Page-level text extractions:
────
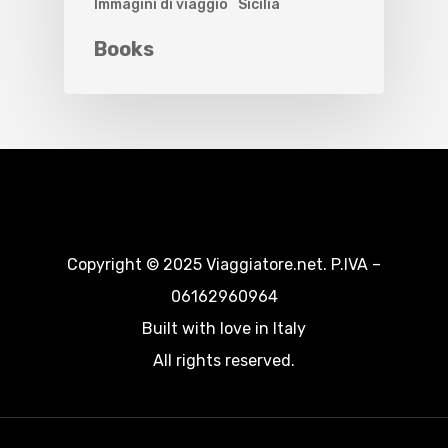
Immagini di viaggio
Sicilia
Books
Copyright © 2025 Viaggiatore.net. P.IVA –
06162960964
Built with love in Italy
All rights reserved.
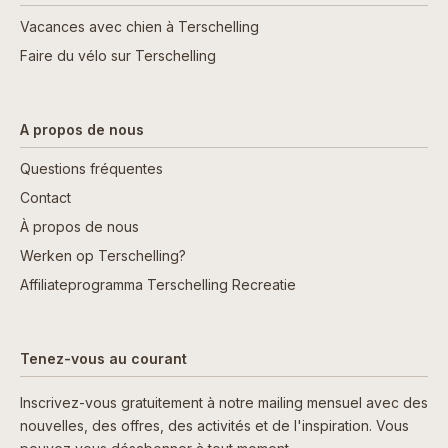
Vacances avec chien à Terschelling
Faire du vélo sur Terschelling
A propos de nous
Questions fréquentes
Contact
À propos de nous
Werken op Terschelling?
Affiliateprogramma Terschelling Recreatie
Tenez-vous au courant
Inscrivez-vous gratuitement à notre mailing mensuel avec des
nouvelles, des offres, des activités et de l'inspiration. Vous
────
:: Description of the task ::
Repeat the lines above, beginning with the line that contains "Vacances avec chien à Terschelling" and running through the end of the records.

:: Solution to this exercise ::
Vacances avec chien à Terschelling
Faire du vélo sur Terschelling
A propos de nous
Questions fréquentes
Contact
À propos de nous
Werken op Terschelling?
Affiliateprogramma Terschelling Recreatie
Tenez-vous au courant
Inscrivez-vous gratuitement à notre mailing mensuel avec des
nouvelles, des offres, des activités et de l'inspiration. Vous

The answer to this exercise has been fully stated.